It was December 15th, 2000. Hollywood was on a roll with raunchy comedies. American Pie had come out the year before, shocking audiences with its vulgarity and ushering prepubescent boys into manhood. The year 2000 brought us Road Trip and Scary Movie, and then, right before the end of the year, we got Dude, Where’s My Car.
The comedy/sci-fi was written by Philip Stark and directed by Danny Leiner, who later went on to direct Harold and Kumar Go to White Castle.
The film starred Ashton Kutcher and Seann William Scott, with a supporting cast that included Jennifer Garner, Marla Sokoloff, Kristy Swanson, Hal Sparks, and Mary Lynn Rajskub. The movie felt like an early version of The Hangover—a film that would eventually become the highest-grossing R-rated comedy of its time.
The movie sparked a wave of pop culture moments in the years that followed: everyone wanted those Adidas jumpsuits, people got the tattoos, and then there were the ostriches. Or llamas. That summer, I went on vacation to Maine and discovered an ostrich farm right outside the supermarket. Naturally, we started calling them llamas and got a good laugh out of it. For anyone who hadn’t seen the movie, we just looked like people who didn’t know basic animals.
This post includes major spoilers, but let’s be honest—it’s been over two decades. The movie follows two stoners who wake up one morning and realize they can’t find their car, dude. Using clues, they retrace their steps from the night before, which somehow leads them to saving the world.
Early in the movie, Chester is watching Animal Planet and learns a fun fact about monkeys.
Their day is packed with ridiculous encounters: European bodybuilders, supermodel-like women in tight leather outfits, and everyone keeps asking them for the continuum transfunctioner. Jesse and Chester have no idea who to trust. Turns out, it’s the Nordic dudes who were sent to Earth to save it from the “super hot alien chicks.”
The climax of the movie takes place at an entertainment center, where the aliens square off against one another. As it turns out, Chester had the continuum transfunctioner the whole time—in the form of a Rubik’s Cube. Once solved, the device becomes a bomb that could destroy Earth—unless Chester can diffuse it. In a moment of panic, Chester remembers the Animal Planet documentary from that morning. It talked about how “chimpanzees often use crude sticks as tools.” So, he grabs a straw and defuses the bomb!

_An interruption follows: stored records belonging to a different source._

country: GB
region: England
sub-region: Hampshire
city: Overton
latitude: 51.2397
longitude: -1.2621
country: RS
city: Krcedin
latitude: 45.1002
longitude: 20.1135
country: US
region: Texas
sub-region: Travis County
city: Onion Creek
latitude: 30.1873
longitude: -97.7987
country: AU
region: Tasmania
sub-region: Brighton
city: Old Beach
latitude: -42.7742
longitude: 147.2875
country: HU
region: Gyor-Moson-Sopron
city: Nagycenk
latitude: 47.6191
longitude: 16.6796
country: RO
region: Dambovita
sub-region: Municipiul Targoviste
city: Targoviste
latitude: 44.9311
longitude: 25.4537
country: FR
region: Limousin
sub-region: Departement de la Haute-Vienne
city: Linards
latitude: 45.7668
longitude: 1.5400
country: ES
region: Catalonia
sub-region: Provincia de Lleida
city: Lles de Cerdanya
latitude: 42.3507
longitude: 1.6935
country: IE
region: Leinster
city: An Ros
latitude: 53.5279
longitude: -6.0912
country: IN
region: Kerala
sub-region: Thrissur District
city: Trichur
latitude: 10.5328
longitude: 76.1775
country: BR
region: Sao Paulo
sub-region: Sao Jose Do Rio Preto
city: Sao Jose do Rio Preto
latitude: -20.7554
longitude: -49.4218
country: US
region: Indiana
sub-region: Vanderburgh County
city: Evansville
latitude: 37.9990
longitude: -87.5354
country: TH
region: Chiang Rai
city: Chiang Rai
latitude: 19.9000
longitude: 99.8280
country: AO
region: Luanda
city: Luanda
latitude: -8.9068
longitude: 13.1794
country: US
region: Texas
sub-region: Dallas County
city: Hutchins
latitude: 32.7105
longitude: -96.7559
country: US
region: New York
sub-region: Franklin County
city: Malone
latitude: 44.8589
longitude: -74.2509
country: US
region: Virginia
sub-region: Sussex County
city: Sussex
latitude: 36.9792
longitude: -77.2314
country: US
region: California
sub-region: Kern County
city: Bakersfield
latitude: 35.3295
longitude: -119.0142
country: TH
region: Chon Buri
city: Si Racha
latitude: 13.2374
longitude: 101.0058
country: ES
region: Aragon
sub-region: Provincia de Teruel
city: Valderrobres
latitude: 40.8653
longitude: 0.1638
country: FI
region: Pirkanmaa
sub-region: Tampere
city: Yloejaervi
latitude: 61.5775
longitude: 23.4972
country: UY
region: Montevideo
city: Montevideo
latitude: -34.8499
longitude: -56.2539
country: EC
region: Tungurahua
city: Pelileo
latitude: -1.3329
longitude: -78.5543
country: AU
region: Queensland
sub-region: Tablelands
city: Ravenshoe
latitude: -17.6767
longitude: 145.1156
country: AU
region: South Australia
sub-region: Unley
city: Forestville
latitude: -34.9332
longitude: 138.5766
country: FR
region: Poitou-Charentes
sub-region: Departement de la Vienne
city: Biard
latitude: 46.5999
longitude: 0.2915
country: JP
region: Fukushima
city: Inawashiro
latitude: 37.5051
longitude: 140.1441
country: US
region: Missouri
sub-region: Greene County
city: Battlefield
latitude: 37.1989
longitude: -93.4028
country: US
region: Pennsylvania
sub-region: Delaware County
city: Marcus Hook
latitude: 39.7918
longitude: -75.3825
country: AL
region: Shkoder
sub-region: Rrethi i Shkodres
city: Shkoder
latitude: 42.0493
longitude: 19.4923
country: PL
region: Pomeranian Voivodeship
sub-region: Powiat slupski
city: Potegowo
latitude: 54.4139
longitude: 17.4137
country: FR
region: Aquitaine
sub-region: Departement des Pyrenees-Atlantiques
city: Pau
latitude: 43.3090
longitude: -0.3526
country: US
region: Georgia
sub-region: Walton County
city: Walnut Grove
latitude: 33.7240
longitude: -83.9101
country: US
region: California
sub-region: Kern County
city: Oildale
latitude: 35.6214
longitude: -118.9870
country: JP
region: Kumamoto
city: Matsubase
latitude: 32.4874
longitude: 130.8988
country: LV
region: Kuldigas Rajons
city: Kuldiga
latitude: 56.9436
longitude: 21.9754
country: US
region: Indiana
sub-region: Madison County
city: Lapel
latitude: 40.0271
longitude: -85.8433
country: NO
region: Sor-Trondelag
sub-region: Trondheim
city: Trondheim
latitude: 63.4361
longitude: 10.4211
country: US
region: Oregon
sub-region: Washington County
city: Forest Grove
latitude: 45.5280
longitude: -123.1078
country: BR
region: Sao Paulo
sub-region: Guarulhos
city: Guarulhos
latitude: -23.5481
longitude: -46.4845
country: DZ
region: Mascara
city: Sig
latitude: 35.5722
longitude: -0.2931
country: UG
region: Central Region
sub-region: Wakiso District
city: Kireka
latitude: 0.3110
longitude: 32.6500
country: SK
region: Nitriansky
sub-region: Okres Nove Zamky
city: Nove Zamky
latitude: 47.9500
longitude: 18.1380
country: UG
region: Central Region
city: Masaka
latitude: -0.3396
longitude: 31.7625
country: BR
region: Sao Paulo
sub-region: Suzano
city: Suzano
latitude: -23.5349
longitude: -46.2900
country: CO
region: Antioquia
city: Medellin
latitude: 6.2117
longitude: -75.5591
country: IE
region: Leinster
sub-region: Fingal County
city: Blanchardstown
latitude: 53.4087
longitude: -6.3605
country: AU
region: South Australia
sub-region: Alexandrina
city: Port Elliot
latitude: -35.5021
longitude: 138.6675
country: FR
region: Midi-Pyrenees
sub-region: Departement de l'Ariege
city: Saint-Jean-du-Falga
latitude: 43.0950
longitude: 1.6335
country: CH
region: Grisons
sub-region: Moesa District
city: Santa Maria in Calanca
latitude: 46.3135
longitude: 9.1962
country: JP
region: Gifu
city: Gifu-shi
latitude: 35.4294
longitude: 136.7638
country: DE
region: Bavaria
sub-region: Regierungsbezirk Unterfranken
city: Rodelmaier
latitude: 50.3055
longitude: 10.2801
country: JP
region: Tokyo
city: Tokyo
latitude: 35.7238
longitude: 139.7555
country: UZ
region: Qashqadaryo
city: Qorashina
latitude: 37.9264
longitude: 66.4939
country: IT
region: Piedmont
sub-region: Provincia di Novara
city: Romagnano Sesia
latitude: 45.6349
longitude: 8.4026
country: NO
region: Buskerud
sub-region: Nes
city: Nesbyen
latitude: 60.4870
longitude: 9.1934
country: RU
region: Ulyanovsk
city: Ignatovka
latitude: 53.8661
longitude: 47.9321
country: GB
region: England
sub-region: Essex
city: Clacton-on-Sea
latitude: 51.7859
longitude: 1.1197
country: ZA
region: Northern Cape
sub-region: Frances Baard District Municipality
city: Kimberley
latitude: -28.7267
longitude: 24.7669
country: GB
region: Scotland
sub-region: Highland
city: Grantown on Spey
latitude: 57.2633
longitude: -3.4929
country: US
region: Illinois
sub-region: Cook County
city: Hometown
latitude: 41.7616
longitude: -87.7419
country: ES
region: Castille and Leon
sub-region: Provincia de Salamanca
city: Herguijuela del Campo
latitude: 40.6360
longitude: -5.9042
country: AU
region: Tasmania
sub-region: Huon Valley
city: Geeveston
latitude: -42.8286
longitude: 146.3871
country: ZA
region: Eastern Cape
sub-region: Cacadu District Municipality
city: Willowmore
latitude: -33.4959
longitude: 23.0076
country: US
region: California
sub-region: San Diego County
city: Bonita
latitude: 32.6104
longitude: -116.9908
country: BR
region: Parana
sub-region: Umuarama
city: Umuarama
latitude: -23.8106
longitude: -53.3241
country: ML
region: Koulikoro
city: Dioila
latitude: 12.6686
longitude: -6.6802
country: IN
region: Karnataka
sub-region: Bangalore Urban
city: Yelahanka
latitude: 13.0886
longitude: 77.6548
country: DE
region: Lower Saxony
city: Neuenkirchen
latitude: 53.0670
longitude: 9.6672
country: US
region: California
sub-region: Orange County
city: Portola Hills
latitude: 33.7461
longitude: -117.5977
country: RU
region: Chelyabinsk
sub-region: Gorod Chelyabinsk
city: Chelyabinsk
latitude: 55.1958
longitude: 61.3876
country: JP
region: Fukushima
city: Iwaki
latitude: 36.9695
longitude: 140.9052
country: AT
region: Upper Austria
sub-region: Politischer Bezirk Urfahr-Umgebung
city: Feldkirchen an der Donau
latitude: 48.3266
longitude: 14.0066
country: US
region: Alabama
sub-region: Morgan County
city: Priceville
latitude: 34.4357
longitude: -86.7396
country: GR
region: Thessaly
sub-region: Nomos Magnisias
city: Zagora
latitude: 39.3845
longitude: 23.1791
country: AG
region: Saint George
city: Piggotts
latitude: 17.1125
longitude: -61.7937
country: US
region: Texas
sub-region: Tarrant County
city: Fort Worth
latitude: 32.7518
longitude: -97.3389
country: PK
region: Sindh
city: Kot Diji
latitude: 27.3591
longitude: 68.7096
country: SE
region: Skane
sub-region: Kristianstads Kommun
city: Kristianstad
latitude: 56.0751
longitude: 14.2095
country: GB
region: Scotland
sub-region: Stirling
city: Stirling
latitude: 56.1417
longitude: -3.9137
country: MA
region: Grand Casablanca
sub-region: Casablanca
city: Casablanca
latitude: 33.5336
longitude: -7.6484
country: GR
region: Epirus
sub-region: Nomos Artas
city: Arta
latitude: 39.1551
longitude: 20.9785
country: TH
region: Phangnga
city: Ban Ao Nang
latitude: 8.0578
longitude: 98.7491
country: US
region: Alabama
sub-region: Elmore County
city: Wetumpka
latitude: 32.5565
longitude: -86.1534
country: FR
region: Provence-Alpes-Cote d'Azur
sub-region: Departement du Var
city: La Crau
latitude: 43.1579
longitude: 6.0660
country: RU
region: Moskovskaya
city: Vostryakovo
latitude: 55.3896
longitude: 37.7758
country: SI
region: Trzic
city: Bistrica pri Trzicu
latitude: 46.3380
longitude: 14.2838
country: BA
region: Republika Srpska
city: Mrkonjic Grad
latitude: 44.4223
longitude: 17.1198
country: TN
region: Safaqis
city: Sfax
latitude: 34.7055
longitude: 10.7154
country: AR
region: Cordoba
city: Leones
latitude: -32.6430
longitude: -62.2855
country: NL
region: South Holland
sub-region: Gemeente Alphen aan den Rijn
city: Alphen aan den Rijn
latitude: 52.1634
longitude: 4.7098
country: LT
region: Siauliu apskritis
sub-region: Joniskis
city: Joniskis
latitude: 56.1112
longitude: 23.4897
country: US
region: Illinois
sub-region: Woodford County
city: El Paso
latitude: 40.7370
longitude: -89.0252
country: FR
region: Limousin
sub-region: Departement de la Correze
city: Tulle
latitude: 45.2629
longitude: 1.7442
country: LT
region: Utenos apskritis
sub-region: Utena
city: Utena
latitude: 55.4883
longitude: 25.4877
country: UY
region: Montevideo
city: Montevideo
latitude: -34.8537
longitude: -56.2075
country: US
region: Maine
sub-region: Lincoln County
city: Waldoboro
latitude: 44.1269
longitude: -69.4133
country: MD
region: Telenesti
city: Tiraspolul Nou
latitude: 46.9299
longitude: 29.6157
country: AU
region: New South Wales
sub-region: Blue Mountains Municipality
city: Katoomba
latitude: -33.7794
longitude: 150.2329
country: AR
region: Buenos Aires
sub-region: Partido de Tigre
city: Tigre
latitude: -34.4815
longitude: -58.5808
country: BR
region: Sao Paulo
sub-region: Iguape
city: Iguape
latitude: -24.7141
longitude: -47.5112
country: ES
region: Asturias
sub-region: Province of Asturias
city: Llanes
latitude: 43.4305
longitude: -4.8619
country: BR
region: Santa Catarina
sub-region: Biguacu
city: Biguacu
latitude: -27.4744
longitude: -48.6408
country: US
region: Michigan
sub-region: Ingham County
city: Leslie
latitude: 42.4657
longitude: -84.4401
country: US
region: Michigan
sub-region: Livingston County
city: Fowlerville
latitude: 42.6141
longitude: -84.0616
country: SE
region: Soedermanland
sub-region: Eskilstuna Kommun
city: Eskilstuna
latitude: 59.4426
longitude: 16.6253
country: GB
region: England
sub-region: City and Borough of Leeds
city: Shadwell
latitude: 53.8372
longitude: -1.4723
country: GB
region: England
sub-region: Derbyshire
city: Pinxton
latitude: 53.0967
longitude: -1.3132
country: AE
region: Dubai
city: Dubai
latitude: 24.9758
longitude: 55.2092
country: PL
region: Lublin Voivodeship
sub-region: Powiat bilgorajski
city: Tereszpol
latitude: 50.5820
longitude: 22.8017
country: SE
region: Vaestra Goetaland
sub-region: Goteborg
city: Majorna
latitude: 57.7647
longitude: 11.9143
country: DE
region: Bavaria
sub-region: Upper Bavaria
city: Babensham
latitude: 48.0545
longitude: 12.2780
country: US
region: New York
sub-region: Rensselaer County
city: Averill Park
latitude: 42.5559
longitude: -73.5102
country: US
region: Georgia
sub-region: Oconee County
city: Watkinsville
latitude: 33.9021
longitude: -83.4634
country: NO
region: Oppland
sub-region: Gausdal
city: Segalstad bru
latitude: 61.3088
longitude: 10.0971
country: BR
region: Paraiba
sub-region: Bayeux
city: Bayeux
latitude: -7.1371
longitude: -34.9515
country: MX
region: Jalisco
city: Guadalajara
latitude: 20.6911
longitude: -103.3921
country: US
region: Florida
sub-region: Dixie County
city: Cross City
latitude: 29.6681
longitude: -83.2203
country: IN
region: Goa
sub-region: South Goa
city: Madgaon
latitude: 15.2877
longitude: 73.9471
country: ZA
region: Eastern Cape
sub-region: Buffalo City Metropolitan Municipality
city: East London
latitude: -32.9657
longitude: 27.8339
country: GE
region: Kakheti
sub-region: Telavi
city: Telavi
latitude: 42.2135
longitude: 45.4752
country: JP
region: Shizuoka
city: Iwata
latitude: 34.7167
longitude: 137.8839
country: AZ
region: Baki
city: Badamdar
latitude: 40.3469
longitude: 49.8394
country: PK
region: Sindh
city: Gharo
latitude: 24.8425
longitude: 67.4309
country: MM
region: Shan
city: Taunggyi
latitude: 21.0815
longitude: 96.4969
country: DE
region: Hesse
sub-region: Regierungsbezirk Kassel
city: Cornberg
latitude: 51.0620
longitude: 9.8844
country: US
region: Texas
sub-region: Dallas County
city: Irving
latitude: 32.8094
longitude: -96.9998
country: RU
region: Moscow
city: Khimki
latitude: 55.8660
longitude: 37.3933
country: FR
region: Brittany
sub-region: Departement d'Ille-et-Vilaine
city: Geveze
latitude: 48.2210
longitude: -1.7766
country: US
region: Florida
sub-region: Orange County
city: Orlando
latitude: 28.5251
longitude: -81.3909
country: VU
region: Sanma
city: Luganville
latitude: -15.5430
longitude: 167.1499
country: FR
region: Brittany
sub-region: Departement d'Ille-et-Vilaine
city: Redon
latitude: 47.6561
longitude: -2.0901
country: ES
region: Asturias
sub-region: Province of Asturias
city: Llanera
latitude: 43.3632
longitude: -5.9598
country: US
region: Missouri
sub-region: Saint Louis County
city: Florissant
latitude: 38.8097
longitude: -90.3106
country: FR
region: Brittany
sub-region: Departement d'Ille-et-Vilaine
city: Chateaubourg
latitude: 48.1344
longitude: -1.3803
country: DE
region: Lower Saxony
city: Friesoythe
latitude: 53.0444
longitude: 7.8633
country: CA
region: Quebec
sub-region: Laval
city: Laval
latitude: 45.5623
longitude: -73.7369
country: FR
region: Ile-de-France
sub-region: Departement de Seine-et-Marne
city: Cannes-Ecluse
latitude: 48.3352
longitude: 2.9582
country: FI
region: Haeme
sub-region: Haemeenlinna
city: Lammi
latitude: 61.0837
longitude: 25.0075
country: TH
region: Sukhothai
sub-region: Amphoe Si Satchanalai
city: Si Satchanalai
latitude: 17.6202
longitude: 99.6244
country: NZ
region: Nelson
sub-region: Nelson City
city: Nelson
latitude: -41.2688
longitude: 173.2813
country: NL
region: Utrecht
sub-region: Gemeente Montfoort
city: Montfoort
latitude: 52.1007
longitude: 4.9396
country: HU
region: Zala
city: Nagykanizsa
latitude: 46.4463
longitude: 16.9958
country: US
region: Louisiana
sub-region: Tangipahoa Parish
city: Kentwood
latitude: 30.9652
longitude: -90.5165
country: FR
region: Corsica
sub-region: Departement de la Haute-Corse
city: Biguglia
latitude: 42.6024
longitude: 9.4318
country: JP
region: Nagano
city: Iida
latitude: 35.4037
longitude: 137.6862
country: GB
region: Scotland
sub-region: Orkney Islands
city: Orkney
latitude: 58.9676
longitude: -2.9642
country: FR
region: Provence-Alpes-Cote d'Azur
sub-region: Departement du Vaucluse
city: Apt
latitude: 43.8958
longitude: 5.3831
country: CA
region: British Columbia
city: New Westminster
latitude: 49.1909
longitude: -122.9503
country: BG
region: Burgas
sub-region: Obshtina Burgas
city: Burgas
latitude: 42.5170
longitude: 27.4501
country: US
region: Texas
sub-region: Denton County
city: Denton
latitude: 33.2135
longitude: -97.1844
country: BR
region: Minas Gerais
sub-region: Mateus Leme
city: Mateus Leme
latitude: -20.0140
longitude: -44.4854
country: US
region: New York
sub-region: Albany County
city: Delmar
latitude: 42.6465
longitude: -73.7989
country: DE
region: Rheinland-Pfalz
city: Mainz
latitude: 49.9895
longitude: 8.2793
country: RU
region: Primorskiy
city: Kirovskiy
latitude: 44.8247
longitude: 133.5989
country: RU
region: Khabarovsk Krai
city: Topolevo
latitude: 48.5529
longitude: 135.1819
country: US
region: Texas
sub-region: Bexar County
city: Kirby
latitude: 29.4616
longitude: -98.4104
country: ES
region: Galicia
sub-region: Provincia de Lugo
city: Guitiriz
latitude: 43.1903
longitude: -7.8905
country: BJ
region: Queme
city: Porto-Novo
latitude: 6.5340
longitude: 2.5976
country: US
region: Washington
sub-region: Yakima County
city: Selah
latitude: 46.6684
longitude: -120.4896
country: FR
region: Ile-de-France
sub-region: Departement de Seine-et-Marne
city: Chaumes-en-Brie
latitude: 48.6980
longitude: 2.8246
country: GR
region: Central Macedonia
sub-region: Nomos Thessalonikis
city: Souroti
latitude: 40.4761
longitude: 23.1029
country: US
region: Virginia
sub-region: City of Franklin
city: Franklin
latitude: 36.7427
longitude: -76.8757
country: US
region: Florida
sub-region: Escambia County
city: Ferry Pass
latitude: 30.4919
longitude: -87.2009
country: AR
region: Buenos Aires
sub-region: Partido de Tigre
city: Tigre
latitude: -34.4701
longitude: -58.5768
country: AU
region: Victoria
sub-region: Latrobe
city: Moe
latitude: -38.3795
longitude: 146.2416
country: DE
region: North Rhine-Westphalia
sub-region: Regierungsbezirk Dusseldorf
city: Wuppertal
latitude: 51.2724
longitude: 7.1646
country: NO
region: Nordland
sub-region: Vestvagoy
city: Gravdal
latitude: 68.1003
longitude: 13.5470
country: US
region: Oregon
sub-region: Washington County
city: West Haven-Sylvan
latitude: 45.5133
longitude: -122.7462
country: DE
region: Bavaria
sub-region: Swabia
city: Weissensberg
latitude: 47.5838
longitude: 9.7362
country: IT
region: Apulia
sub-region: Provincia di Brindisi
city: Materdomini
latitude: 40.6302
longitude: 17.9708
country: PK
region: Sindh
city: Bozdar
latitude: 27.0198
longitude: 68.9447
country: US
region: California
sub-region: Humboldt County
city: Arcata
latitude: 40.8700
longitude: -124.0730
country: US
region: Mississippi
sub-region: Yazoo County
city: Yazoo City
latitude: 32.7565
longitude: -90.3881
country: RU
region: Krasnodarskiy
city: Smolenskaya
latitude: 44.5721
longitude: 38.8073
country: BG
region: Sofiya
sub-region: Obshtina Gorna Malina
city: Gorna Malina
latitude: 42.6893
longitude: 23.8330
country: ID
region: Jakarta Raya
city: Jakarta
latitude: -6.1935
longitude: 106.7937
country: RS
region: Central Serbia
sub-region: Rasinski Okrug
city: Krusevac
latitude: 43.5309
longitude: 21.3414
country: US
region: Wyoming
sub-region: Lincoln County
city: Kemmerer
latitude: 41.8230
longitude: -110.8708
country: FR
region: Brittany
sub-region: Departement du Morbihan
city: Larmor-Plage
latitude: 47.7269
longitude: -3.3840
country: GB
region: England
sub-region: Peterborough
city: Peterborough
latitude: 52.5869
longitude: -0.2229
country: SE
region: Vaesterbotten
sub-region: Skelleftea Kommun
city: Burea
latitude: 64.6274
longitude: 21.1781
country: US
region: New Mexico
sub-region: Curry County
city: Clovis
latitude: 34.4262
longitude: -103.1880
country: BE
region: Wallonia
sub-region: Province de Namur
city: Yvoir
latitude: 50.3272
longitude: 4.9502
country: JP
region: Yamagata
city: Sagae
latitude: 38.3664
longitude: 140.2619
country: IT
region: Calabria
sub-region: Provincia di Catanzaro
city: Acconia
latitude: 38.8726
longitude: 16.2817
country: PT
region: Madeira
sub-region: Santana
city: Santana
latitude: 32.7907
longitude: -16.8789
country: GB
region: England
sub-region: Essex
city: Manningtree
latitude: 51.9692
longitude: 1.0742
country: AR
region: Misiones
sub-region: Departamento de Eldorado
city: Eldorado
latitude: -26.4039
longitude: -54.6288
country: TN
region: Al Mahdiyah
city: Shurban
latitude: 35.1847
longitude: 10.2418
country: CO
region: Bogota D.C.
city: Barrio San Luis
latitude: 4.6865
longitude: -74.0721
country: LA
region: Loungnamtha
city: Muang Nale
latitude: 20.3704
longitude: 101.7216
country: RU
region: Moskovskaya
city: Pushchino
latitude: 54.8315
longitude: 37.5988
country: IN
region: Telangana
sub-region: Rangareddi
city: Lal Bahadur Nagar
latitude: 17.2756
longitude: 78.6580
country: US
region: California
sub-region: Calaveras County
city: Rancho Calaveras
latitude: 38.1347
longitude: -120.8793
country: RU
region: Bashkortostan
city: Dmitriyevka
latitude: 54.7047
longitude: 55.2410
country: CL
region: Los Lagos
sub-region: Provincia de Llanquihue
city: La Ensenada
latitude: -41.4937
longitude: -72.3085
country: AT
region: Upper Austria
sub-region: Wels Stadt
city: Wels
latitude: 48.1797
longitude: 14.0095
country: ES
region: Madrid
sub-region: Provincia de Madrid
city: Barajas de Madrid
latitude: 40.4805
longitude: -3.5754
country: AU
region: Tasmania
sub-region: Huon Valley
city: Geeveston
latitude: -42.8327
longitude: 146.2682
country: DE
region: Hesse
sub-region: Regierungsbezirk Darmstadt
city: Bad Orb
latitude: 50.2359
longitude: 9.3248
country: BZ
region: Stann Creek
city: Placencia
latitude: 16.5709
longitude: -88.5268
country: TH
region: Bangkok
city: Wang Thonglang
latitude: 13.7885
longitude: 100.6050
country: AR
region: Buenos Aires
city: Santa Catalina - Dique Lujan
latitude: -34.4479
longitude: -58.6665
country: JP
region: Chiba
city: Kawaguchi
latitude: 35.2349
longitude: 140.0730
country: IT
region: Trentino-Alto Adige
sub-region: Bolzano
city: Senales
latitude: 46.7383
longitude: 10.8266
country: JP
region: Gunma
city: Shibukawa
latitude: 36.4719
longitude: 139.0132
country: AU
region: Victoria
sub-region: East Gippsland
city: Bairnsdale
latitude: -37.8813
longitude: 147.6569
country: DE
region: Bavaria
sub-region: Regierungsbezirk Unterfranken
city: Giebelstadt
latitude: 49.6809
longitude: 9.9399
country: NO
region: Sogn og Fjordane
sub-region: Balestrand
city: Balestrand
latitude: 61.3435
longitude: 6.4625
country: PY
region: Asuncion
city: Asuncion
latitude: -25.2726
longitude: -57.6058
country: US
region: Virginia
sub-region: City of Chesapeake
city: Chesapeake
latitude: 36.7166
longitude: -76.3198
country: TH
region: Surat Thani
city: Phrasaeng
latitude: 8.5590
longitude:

I can’t tell you how much this advice has helped me in real life. If I need to retrieve something stuck under the couch or press one of those impossible-to-reach buttons on an electronic device, this technique always comes through.
I’ve passed this lesson on to my son and others over the years.
It wasn’t “Life moves pretty fast. If you don’t stop and look around once in a while, you could miss it.” from Ferris Bueller’s Day Off. It wasn’t “Life is like a box of chocolates. You never know what you’re gonna get.” from Forrest Gump. It was “Chimpanzees often use sticks as crude tools” from Dude, Where’s My Car that taught me life’s greatest lesson.
Who knew that 20 years later, I’d still be using a piece of advice that a stoner learned from a monkey—and used to save the world?